From the records below, print exactly the lines starting at the one containing "[213,23,237,33] API ->" and ending at the one containing "[89,466,234,477] <version>0.3.0</version> ->", ends included, and nothing else.
═══ DATA FOR THE TASK
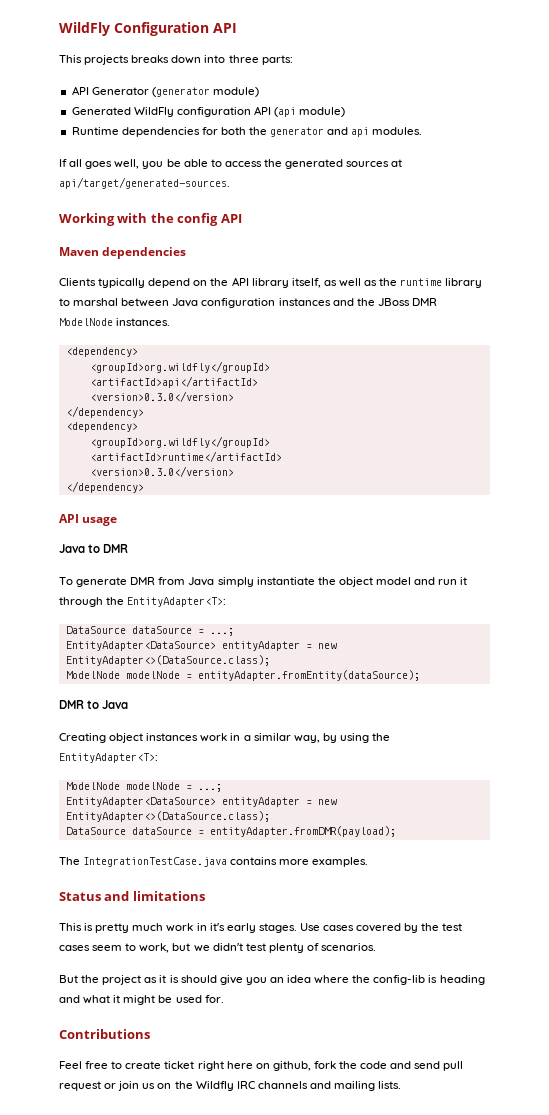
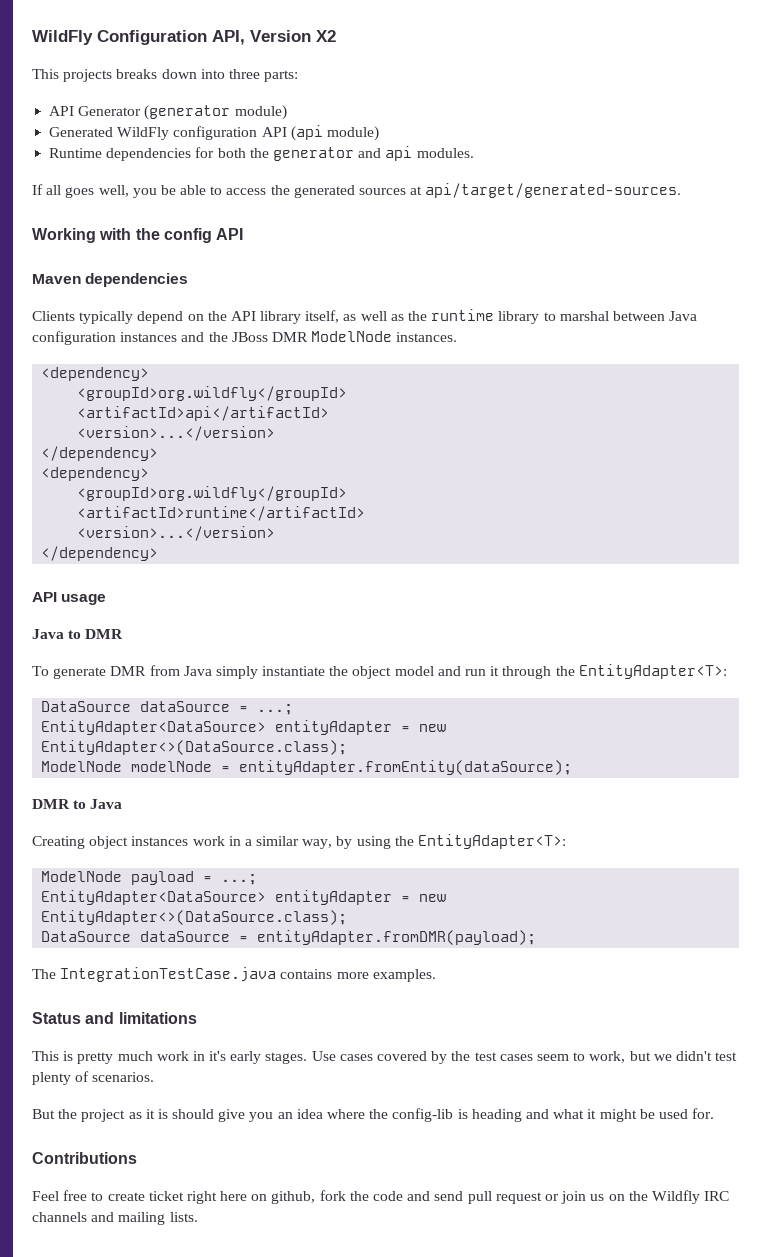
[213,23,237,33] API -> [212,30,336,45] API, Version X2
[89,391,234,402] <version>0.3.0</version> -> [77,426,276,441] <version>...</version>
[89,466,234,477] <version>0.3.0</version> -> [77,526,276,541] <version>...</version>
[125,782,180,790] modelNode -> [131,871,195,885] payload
══════
═══ DATA FOR THE TASK
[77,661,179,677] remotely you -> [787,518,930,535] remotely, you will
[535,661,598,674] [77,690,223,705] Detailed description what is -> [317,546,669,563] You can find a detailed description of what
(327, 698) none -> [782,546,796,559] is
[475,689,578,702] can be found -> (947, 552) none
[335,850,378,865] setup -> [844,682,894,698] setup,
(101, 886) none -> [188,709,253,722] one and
══════
═══ DATA FOR THE TASK
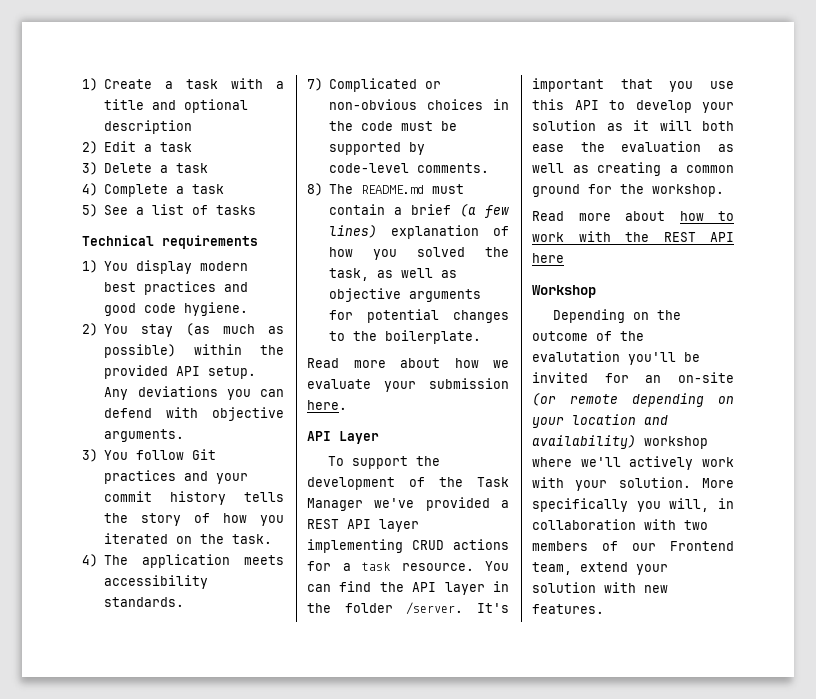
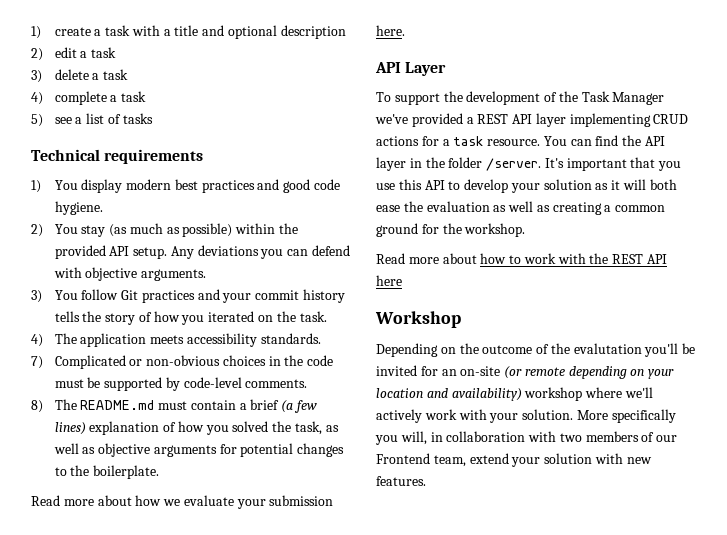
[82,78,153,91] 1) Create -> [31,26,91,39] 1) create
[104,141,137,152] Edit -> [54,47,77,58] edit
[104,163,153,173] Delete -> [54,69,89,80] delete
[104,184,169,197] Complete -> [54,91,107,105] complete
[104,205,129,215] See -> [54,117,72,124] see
══════
YOUR SOLUTION =>
[213,23,237,33] API -> [212,30,336,45] API, Version X2
[89,391,234,402] <version>0.3.0</version> -> [77,426,276,441] <version>...</version>
[89,466,234,477] <version>0.3.0</version> -> [77,526,276,541] <version>...</version>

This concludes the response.